# Goal of the exercise:
Each line of the listing needs to be given again exactly.

# Records to process:
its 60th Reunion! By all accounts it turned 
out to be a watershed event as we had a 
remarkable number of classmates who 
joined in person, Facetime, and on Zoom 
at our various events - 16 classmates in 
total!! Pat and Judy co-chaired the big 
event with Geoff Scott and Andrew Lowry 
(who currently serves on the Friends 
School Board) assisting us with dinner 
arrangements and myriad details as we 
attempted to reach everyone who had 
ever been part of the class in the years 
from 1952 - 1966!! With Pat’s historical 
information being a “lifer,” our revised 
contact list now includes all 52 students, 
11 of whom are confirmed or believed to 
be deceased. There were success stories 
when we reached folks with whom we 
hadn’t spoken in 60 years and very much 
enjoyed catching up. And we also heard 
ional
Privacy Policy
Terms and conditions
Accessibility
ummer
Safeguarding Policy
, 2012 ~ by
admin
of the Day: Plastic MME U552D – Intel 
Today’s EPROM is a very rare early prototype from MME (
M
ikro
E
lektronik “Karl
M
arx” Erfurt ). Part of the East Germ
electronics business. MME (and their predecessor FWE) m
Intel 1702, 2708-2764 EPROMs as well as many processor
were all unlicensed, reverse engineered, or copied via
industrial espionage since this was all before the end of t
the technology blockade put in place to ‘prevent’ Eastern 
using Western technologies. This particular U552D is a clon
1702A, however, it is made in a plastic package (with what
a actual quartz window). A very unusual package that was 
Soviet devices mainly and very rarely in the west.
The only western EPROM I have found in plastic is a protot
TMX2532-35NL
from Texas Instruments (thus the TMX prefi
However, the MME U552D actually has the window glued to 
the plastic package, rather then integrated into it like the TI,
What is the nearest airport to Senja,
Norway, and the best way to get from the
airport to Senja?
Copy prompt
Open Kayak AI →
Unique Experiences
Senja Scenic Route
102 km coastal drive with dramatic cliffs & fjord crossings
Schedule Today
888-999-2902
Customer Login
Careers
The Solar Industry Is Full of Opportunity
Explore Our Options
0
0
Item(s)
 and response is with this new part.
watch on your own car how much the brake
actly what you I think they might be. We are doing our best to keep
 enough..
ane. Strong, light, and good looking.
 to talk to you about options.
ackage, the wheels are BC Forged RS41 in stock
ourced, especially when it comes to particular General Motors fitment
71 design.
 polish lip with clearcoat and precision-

# Completed task:
its 60th Reunion! By all accounts it turned 
out to be a watershed event as we had a 
remarkable number of classmates who 
joined in person, Facetime, and on Zoom 
at our various events - 16 classmates in 
total!! Pat and Judy co-chaired the big 
event with Geoff Scott and Andrew Lowry 
(who currently serves on the Friends 
School Board) assisting us with dinner 
arrangements and myriad details as we 
attempted to reach everyone who had 
ever been part of the class in the years 
from 1952 - 1966!! With Pat’s historical 
information being a “lifer,” our revised 
contact list now includes all 52 students, 
11 of whom are confirmed or believed to 
be deceased. There were success stories 
when we reached folks with whom we 
hadn’t spoken in 60 years and very much 
enjoyed catching up. And we also heard 
ional
Privacy Policy
Terms and conditions
Accessibility
ummer
Safeguarding Policy
, 2012 ~ by
admin
of the Day: Plastic MME U552D – Intel 
Today’s EPROM is a very rare early prototype from MME (
M
ikro
E
lektronik “Karl
M
arx” Erfurt ). Part of the East Germ
electronics business. MME (and their predecessor FWE) m
Intel 1702, 2708-2764 EPROMs as well as many processor
were all unlicensed, reverse engineered, or copied via
industrial espionage since this was all before the end of t
the technology blockade put in place to ‘prevent’ Eastern 
using Western technologies. This particular U552D is a clon
1702A, however, it is made in a plastic package (with what
a actual quartz window). A very unusual package that was 
Soviet devices mainly and very rarely in the west.
The only western EPROM I have found in plastic is a protot
TMX2532-35NL
from Texas Instruments (thus the TMX prefi
However, the MME U552D actually has the window glued to 
the plastic package, rather then integrated into it like the TI,
What is the nearest airport to Senja,
Norway, and the best way to get from the
airport to Senja?
Copy prompt
Open Kayak AI →
Unique Experiences
Senja Scenic Route
102 km coastal drive with dramatic cliffs & fjord crossings
Schedule Today
888-999-2902
Customer Login
Careers
The Solar Industry Is Full of Opportunity
Explore Our Options
0
0
Item(s)
 and response is with this new part.
watch on your own car how much the brake
actly what you I think they might be. We are doing our best to keep
 enough..
ane. Strong, light, and good looking.
 to talk to you about options.
ackage, the wheels are BC Forged RS41 in stock
ourced, especially when it comes to particular General Motors fitment
71 design.
 polish lip with clearcoat and precision-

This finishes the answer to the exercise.